- Born: Godabarish Mohapatra 1 October 1898 Kumarang, Banapur, British India
- Died: 25 November 1965 (aged 67)
- Education: Ravenshaw College
- Occupation: Writer • Poet • Journalist
- Known for: • Niankhunta • Tuan Tuin • Kanta O Phula • Magunira Shagada
- Awards: Kendra Sahitya Academy Award (1966) Odisha Sahitya Academy Award (1959) & (1962)

= Godabarish Mohapatra =

Odia writer

Godabarish Mohapatra (ଓଡ଼ିଆ : ଗୋଦାବରୀଶ ମହାପାତ୍ର) (1 October 1898 - 25 November 1965) was a story writer and poet in Odia literature. He was also a journalist of Odisha, best known as the editor of "Niankhunta", a monthly criticism magazine, and "Tuan Tuin", a monthly children's magazine.

==Early life==
He was born on 1 October 1898 at Kumarang near Banapur in Odisha.
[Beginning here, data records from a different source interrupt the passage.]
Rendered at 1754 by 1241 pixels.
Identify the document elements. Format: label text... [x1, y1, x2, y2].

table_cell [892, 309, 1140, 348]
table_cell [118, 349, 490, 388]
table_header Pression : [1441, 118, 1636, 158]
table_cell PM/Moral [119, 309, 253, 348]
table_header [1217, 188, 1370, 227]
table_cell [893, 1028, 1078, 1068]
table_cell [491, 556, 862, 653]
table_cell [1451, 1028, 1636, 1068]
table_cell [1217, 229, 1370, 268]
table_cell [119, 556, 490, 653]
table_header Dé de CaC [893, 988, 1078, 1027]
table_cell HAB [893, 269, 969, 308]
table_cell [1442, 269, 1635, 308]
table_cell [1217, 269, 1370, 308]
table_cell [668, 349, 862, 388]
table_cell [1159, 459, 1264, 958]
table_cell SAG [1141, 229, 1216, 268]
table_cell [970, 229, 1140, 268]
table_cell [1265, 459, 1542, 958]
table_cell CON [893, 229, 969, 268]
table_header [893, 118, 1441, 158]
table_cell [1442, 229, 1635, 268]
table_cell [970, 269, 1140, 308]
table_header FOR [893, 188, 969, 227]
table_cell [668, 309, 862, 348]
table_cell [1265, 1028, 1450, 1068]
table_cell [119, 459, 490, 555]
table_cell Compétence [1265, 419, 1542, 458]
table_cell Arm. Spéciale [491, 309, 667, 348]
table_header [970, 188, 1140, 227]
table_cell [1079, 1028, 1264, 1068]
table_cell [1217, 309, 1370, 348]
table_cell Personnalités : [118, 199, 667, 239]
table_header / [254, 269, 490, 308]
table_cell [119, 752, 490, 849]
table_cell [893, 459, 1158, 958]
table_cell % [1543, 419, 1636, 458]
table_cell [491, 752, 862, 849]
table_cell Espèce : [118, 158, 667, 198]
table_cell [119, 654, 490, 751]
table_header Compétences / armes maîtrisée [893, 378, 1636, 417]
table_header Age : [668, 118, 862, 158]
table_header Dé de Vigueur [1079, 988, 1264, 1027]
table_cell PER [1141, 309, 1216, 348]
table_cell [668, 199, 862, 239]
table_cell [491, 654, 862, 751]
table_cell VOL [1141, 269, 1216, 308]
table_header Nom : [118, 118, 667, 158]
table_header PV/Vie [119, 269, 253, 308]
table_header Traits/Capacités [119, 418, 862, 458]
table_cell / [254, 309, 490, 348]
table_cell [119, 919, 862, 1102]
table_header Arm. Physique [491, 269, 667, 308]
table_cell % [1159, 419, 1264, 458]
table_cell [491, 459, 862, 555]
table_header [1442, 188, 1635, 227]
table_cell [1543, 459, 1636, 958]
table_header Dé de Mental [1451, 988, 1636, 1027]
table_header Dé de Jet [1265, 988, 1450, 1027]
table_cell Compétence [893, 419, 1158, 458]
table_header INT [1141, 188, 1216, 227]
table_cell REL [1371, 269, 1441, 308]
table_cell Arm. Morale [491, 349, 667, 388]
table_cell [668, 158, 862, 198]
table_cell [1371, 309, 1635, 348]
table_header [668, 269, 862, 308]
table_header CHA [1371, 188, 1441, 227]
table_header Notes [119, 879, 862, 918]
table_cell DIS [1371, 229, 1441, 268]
He completed his schooling in 1921 at the famous Satyabadi Bana Bidyalaya under Godabarish Mishra's supervision and later his higher education at Ravenshaw University, Cuttack. In 1930 Pandit Godabarish Mohapatra established a high school at Banapur. Mohapatra was the first secretary of the managing committee as well as a teacher at the beginning of the school.

==Works==
Godabarish Mohapatra's main concern was with contemporary politics about which he wrote, mostly in poetry, in great detail and at times with pungent bitter satire. He founded and edited a journal called Niankhunta ("The Fire-fling") which ran for about 27 years (1938-1964) and quickly got itself established as the most important Odia journal of humour and politics. In 1957 he brought out a children's periodical, Tuan Tuin. Although most of the content was stories and poems, special emphasis was given to the promotion of social consciousness and scientific attitude. Some of his poetical volumes that may be mentioned in this context are "He mora Kalama" (1951), "Handishalare Biplaba" (1952), "Kanta O Phula" (1958), "Banka O Sidha", "Mo Khelasahi" (1958), "Kunira Hati" (1959), "Ki Katha" (1961) and "Desha Bidesha Upakatha" (1962), altogether containing hundreds of short poems. His two poetry anthologies - i.e., "Kanta O Phula" and "Utha Kankala" - were given the Odisha Sahitya Academy Award in 1959 and 1962 respectively. He died on 25 November 1965. A year after his death, his poetical work "Banka O Sidha" received the Central Sahitya Academy Award.

Two of his best-known stories, "Magunira Shagada" (1955) and "Nila Mastarani" (1958), were made into films.